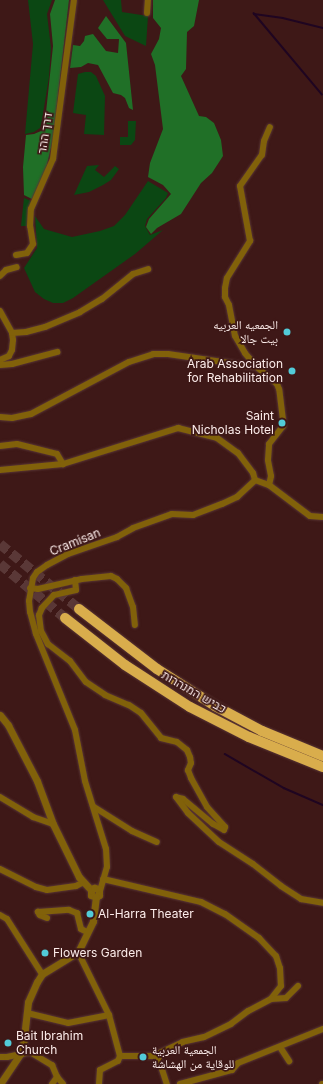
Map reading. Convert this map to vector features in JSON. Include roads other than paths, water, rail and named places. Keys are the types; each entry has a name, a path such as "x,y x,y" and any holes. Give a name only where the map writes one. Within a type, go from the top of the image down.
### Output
{"highway":[{"name":"כביש המנהרות","path":"79,609 157,669 215,706 267,733 323,756"},
{"name":"כביש המנהרות","path":"65,618 125,665 190,706 249,737 323,767"}],"street":[{"name":"דרך ההר","path":"16,255 27,253 33,244 30,226 31,209 54,153 74,0"},
{"path":"147,13 148,0"},
{"path":"269,485 271,476 268,460 269,444 283,426 283,410 277,384 257,367 245,353 235,336 229,304 225,297 225,288 226,278 250,241 240,186 262,155 264,141 270,127"},
{"path":"0,276 6,270 17,267"},
{"path":"12,333 26,332 46,327 80,312 102,299 133,274 148,270"},
{"path":"0,311 12,333 12,350 9,356 0,360"},
{"path":"0,365 12,364 57,352"},
{"path":"0,418 12,418 31,414 129,362 153,354 168,354 257,367"},
{"path":"0,470 62,464 178,428 218,438 238,453 253,473 255,480 269,485 310,516 323,517"},
{"path":"0,446 17,444 57,454 62,464"},
{"name":"Cramisan","path":"94,887 107,868 106,849 85,781 75,730 36,634 30,612 30,588 33,578 37,572 68,554 117,537 133,528 172,514 193,515 207,511 237,497 255,480"},
{"path":"30,588 38,589 75,580 103,576 117,579 126,588 129,595 135,625"},
{"path":"75,580 76,590 54,595 42,608 39,615 39,623 42,636 45,640 70,661 86,682 105,695 129,705 141,713 160,738 177,742 187,750 191,763 188,770 191,778 207,807 225,827 224,830 213,824 183,799 176,797 188,813 220,842 253,864 281,886 301,899 323,903"},
{"path":"0,715 8,725 37,781 53,824 79,877 94,887"},
{"path":"0,797 33,817 53,824"},
{"path":"93,807 132,831 157,842"},
{"path":"0,869 36,887 47,890 76,886 94,887 201,902 225,914 259,938 276,956 280,968 281,986 271,999"},
{"path":"0,1084 20,1054 23,1046 28,1002 42,974 78,952 93,921 94,887"},
{"path":"48,918 40,915 38,912 54,910 73,911 77,913 81,929 87,932"},
{"path":"0,915 8,919 42,974"},
{"path":"78,952 109,1015 120,1056 118,1061 100,1070 99,1084"},
{"path":"120,1056 153,1056 183,1042 204,1037 231,1024 248,1011 271,999 286,998 298,986"},
{"path":"27,1013 68,1022 109,1015"},
{"path":"180,1084 232,1070 238,1063 280,1048 323,1029"},
{"path":"280,1048 289,1061"},
{"path":"0,1057 30,1052 52,1065 57,1077 63,1084"},
{"path":"157,1054 166,1084"},
{"path":"52,1084 57,1077"}],"waterway":[{"path":"322,95 254,14 283,18 323,28"},
{"path":"225,754 284,788 323,805"}],"tunnel":[{"path":"0,544 79,609"},
{"path":"0,564 65,618"}],"place":[{"name":"الجمعيه العربيه بيت جالا","path":"287,332"},
{"name":"Arab Association for Rehabilitation","path":"292,371"},
{"name":"Saint Nicholas Hotel","path":"282,423"},
{"name":"Al-Harra Theater","path":"90,914"},
{"name":"Flowers Garden","path":"45,953"},
{"name":"Bait Ibrahim Church","path":"8,1043"},
{"name":"الجمعية العربية للوقاية من الهشاشة","path":"143,1057"}]}
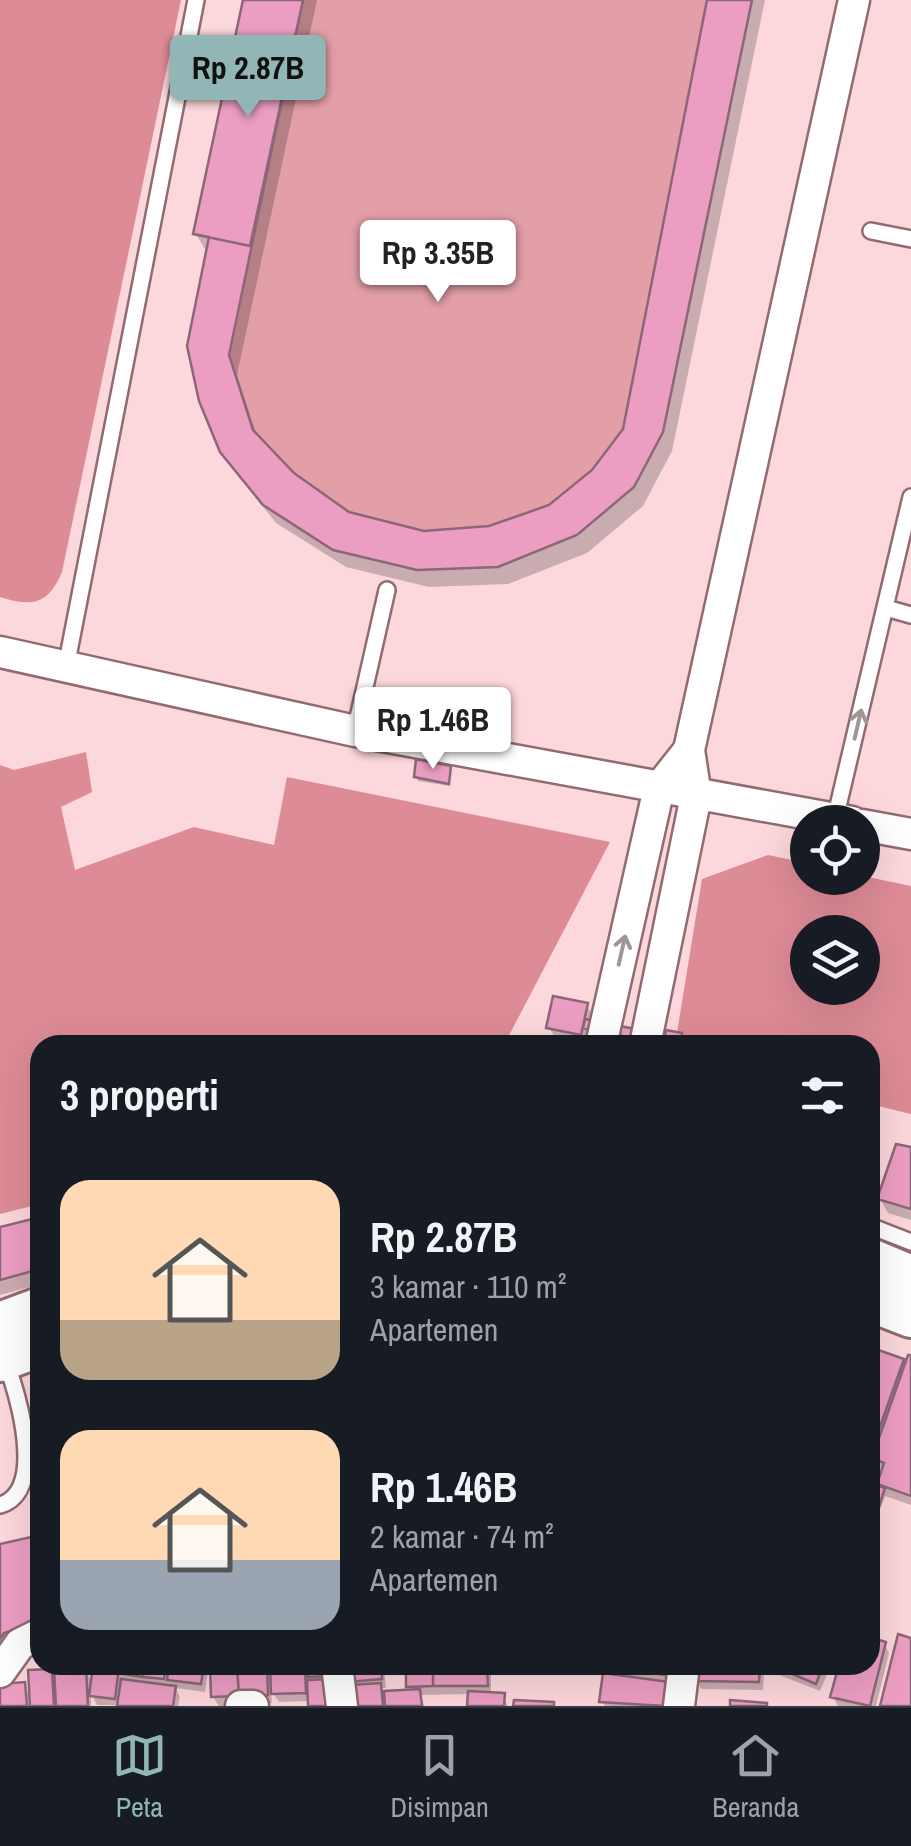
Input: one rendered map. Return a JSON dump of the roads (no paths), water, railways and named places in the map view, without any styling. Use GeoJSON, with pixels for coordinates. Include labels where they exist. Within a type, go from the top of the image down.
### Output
{"type":"FeatureCollection","features":[{"type":"Feature","properties":{"kind":"main road"},"geometry":{"type":"LineString","coordinates":[[894,1267],[911,1316]]}},
{"type":"Feature","properties":{"kind":"main road"},"geometry":{"type":"LineString","coordinates":[[11,1347],[30,1323]]}},
{"type":"Feature","properties":{"kind":"street"},"geometry":{"type":"LineString","coordinates":[[647,1035],[696,796],[689,750],[854,0]]}},
{"type":"Feature","properties":{"kind":"street"},"geometry":{"type":"LineString","coordinates":[[0,652],[355,731],[790,812]]}},
{"type":"Feature","properties":{"kind":"street"},"geometry":{"type":"LineString","coordinates":[[603,1035],[659,788],[689,750]]}},
{"type":"Feature","properties":{"kind":"street"},"geometry":{"type":"LineString","coordinates":[[880,828],[911,834]]}},
{"type":"Feature","properties":{"kind":"street"},"geometry":{"type":"LineString","coordinates":[[0,1672],[20,1644],[30,1639]]}},
{"type":"Feature","properties":{"kind":"street"},"geometry":{"type":"LineString","coordinates":[[338,1675],[342,1706]]}},
{"type":"Feature","properties":{"kind":"street"},"geometry":{"type":"LineString","coordinates":[[679,1706],[683,1675]]}},
{"type":"Feature","properties":{"kind":"street"},"geometry":{"type":"LineString","coordinates":[[241,1706],[252,1706]]}},
{"type":"Feature","properties":{"kind":"lane"},"geometry":{"type":"LineString","coordinates":[[66,667],[196,0]]}},
{"type":"Feature","properties":{"kind":"lane"},"geometry":{"type":"LineString","coordinates":[[871,231],[911,240]]}},
{"type":"Feature","properties":{"kind":"lane"},"geometry":{"type":"LineString","coordinates":[[853,805],[886,608],[905,546],[911,497]]}},
{"type":"Feature","properties":{"kind":"lane"},"geometry":{"type":"LineString","coordinates":[[355,731],[387,590]]}},
{"type":"Feature","properties":{"kind":"lane"},"geometry":{"type":"LineString","coordinates":[[886,608],[911,614]]}},
{"type":"Feature","properties":{"kind":"lane"},"geometry":{"type":"LineString","coordinates":[[880,1243],[894,1267]]}},
{"type":"Feature","properties":{"kind":"lane"},"geometry":{"type":"LineString","coordinates":[[0,1504],[10,1502],[23,1476],[25,1436],[11,1347]]}}]}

____________________

Exercise
How many lines of the listing above contain the string "image"? Answer with the number alone.

Solution for this task
2